__EXERCISE__
Omit the images, then output each of the records below exactly.

[Saved entries]
——————————

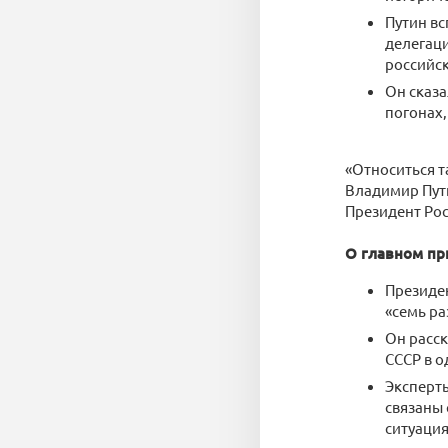
Путин вс
делегаци
российс
Он сказ
погонах,
«Относиться т
Владимир Пут
Президент Ро
О главном пр
Президен
«семь ра
Он расск
СССР в о
Эксперты
связаны 
ситуация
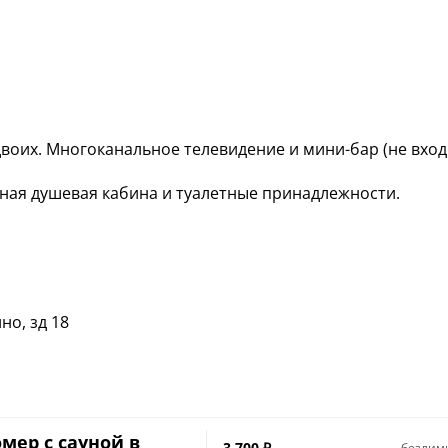
воих. Многоканальное телевидение и мини-бар (не вход
ная душевая кабина и туалетные принадлежности.
но, зд 18
мер с сауной в
3 700
₽
безлим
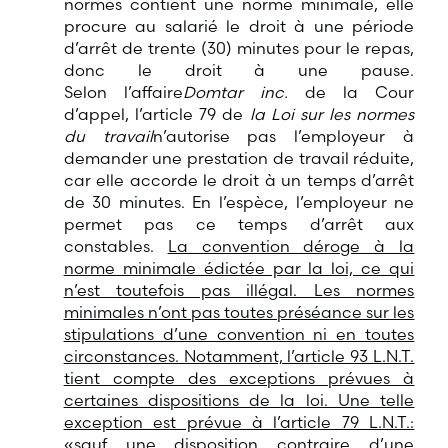
normes contient une norme minimale, elle
procure au salarié le droit à une période
d’arrêt de trente (30) minutes pour le repas,
donc le droit à une pause.
Selon l’affaire
Domtar inc.
de la Cour
d’appel, l’article 79 de
la Loi sur les normes
du travail
n’autorise pas l’employeur à
demander une prestation de travail réduite,
car elle accorde le droit à un temps d’arrêt
de 30 minutes. En l’espèce, l’employeur ne
permet pas ce temps d’arrêt aux
constables.
La convention déroge à la
norme minimale édictée par la loi, ce qui
n’est toutefois pas illégal. Les normes
minimales n’ont pas toutes préséance sur les
stipulations d’une convention ni en toutes
circonstances. Notamment, l’article 93 L.N.T.
tient compte des exceptions prévues à
certaines dispositions de la loi. Une telle
exception est prévue à l’article 79 L.N.T.:
«sauf une disposition contraire d’une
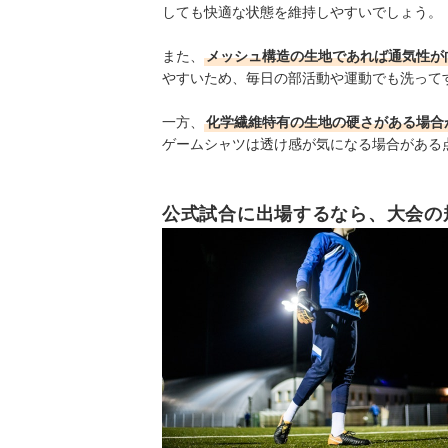
しても快適な状態を維持しやすいでしょう。
また、
メッシュ構造の生地であれば通気性が
やすいため、毎日の部活動や運動でも洗って
一方、
化学繊維特有の生地の硬さがある場合
ゲームシャツは透け感が気になる場合がある
公式試合に出場するなら、大会の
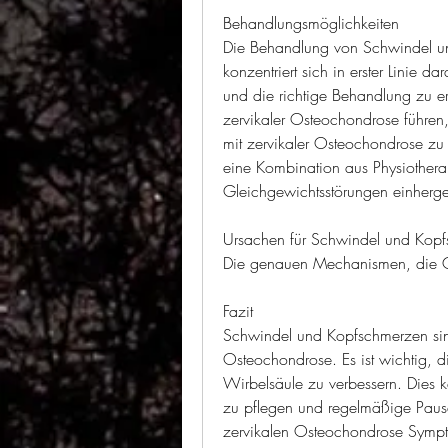
Behandlungsmöglichkeiten
Die Behandlung von Schwindel un
konzentriert sich in erster Linie 
und die richtige Behandlung zu e
zervikaler Osteochondrose führ
mit zervikaler Osteochondrose zu
eine Kombination aus Physiothera
Gleichgewichtsstörungen einherg
Ursachen für Schwindel und Kopf
Die genauen Mechanismen, die Ge
Fazit
Schwindel und Kopfschmerzen sin
Osteochondrose. Es ist wichtig, d
Wirbelsäule zu verbessern. Dies k
zu pflegen und regelmäßige Paus
zervikalen Osteochondrose Symp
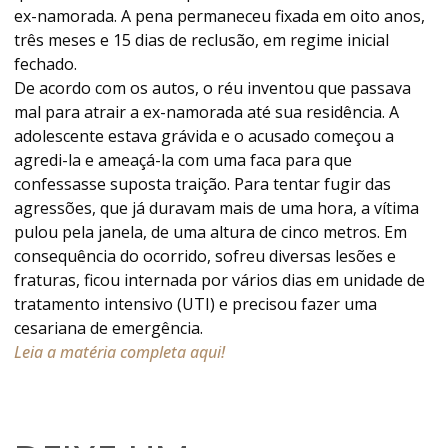
ex-namorada. A pena permaneceu fixada em oito anos,
três meses e 15 dias de reclusão, em regime inicial
fechado.
De acordo com os autos, o réu inventou que passava
mal para atrair a ex-namorada até sua residência. A
adolescente estava grávida e o acusado começou a
agredi-la e ameaçá-la com uma faca para que
confessasse suposta traição. Para tentar fugir das
agressões, que já duravam mais de uma hora, a vítima
pulou pela janela, de uma altura de cinco metros. Em
consequência do ocorrido, sofreu diversas lesões e
fraturas, ficou internada por vários dias em unidade de
tratamento intensivo (UTI) e precisou fazer uma
cesariana de emergência.
Leia a matéria completa aqui!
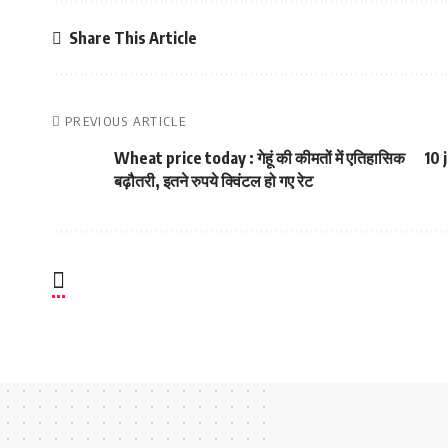
Share This Article
PREVIOUS ARTICLE
Wheat price today : गेहूं की कीमतों में एतिहासिक
10 
बढ़ौतरी, इतने रुपये क्विंटल हो गए रेट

——————————

__OUTPUT OF THE TASK__
Путин вс
делегаци
российс
Он сказ
погонах,
«Относиться т
Владимир Пут
Президент Ро
О главном пр
Президен
«семь ра
Он расск
СССР в о
Эксперты
связаны 
ситуация
воих. Многоканальное телевидение и мини-бар (не вход
ная душевая кабина и туалетные принадлежности.
но, зд 18
мер с сауной в
3 700
₽
безлим
normes contient une norme minimale, elle
procure au salarié le droit à une période
d’arrêt de trente (30) minutes pour le repas,
donc le droit à une pause.
Selon l’affaire
Domtar inc.
de la Cour
d’appel, l’article 79 de
la Loi sur les normes
du travail
n’autorise pas l’employeur à
demander une prestation de travail réduite,
car elle accorde le droit à un temps d’arrêt
de 30 minutes. En l’espèce, l’employeur ne
permet pas ce temps d’arrêt aux
constables.
La convention déroge à la
norme minimale édictée par la loi, ce qui
n’est toutefois pas illégal. Les normes
minimales n’ont pas toutes préséance sur les
stipulations d’une convention ni en toutes
circonstances. Notamment, l’article 93 L.N.T.
tient compte des exceptions prévues à
certaines dispositions de la loi. Une telle
exception est prévue à l’article 79 L.N.T.:
«sauf une disposition contraire d’une
しても快適な状態を維持しやすいでしょう。
また、
メッシュ構造の生地であれば通気性が
やすいため、毎日の部活動や運動でも洗って
一方、
化学繊維特有の生地の硬さがある場合
ゲームシャツは透け感が気になる場合がある
公式試合に出場するなら、大会の
Behandlungsmöglichkeiten
Die Behandlung von Schwindel un
konzentriert sich in erster Linie 
und die richtige Behandlung zu e
zervikaler Osteochondrose führ
mit zervikaler Osteochondrose zu
eine Kombination aus Physiothera
Gleichgewichtsstörungen einherg
Ursachen für Schwindel und Kopf
Die genauen Mechanismen, die Ge
Fazit
Schwindel und Kopfschmerzen sin
Osteochondrose. Es ist wichtig, d
Wirbelsäule zu verbessern. Dies k
zu pflegen und regelmäßige Paus
zervikalen Osteochondrose Symp
ex-namorada. A pena permaneceu fixada em oito anos,
três meses e 15 dias de reclusão, em regime inicial
fechado.
De acordo com os autos, o réu inventou que passava
mal para atrair a ex-namorada até sua residência. A
adolescente estava grávida e o acusado começou a
agredi-la e ameaçá-la com uma faca para que
confessasse suposta traição. Para tentar fugir das
agressões, que já duravam mais de uma hora, a vítima
pulou pela janela, de uma altura de cinco metros. Em
consequência do ocorrido, sofreu diversas lesões e
fraturas, ficou internada por vários dias em unidade de
tratamento intensivo (UTI) e precisou fazer uma
cesariana de emergência.
Leia a matéria completa aqui!
Share This Article
PREVIOUS ARTICLE
Wheat price today : गेहूं की कीमतों में एतिहासिक
10 
बढ़ौतरी, इतने रुपये क्विंटल हो गए रेट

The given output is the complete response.